What would you do if you had to break up a fight between inmates? Or if an inmate was threatening self-harm? Or asking you to bend rules of the in exchange for a favor? These are all situations that a corrections officer could face upon arriving for the first day of work at a jail.
Students in the criminal justice program at the Canyons Technical Education Center put their skills and knowledge to the test when they faced simulations of real-life jail incidents that were done by “actors” who were given direction on how to talk and act by local law-enforcement agencies.

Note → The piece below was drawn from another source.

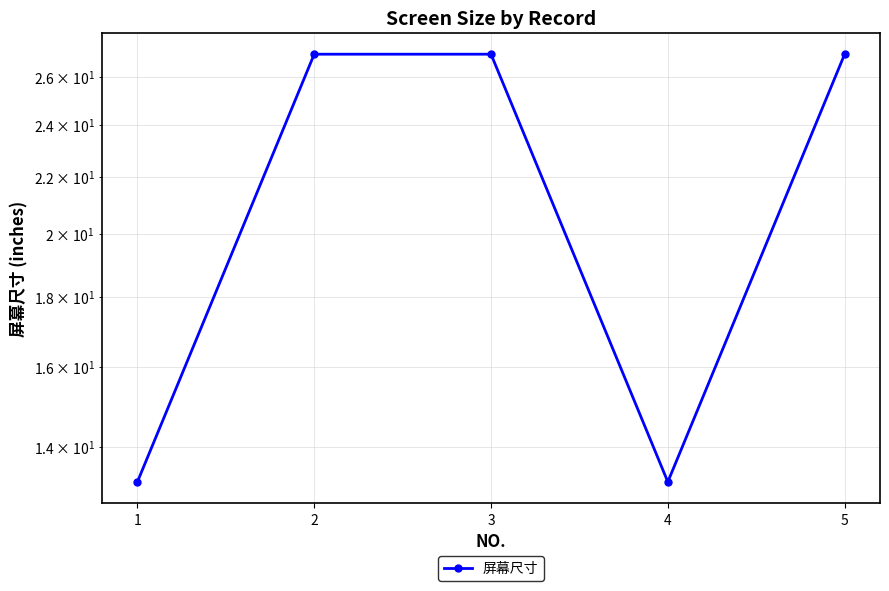

What is the sum of the values at 2 and 1?

40.2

The simulations, held Oct. 10-11, 2019 at CSD’s Crescent View building, 11150 S. 300 East, were eye-opening for students who are in the class and are mulling a career in law-enforcement.
The focus of the exercise was to help the 17- and 18-year-old students see first-hand what kind of situations they would need to handle in the real world of criminal justice.
The groups of students were asked to de-escalate physical and verbal situations between inmates, handle issues that could require medical assistance, and face inmates who are expressing suicidal tendencies.
“We’ve never done this kind of a simulation before,” says instructor Edwin Lehauli, “but we want our students to get a pretty good look at what it is like to be a corrections officer.”
One simulation caught Alta senior Braedyn Sendizik by surprise. He said he wasn’t quite sure how to respond to the actors playing the inmates. “They kept trying to draw me in and I got too drawn in instead of shutting it down” and insisting that directives be followed, he said.
“I learned from it,” he said, “and next time I will know better.”
Fellow Alta student Garrett Boland, who is eyeing a career as a lawyer, faced a simulation that required him to get inmates in their cells at the end of a day. “I learned to be aware of just about everything,” he said, noting that his instructor had tipped the class off to manipulation techniques often used by inmates so students would be prepared in the simulations.
“This definitely taught me a lot. It’s a learning experience for sure but it’s also a lot of fun,” Sendizik said. “It’s like the real world. You have be ready for everything. You have to know what you are walking into.”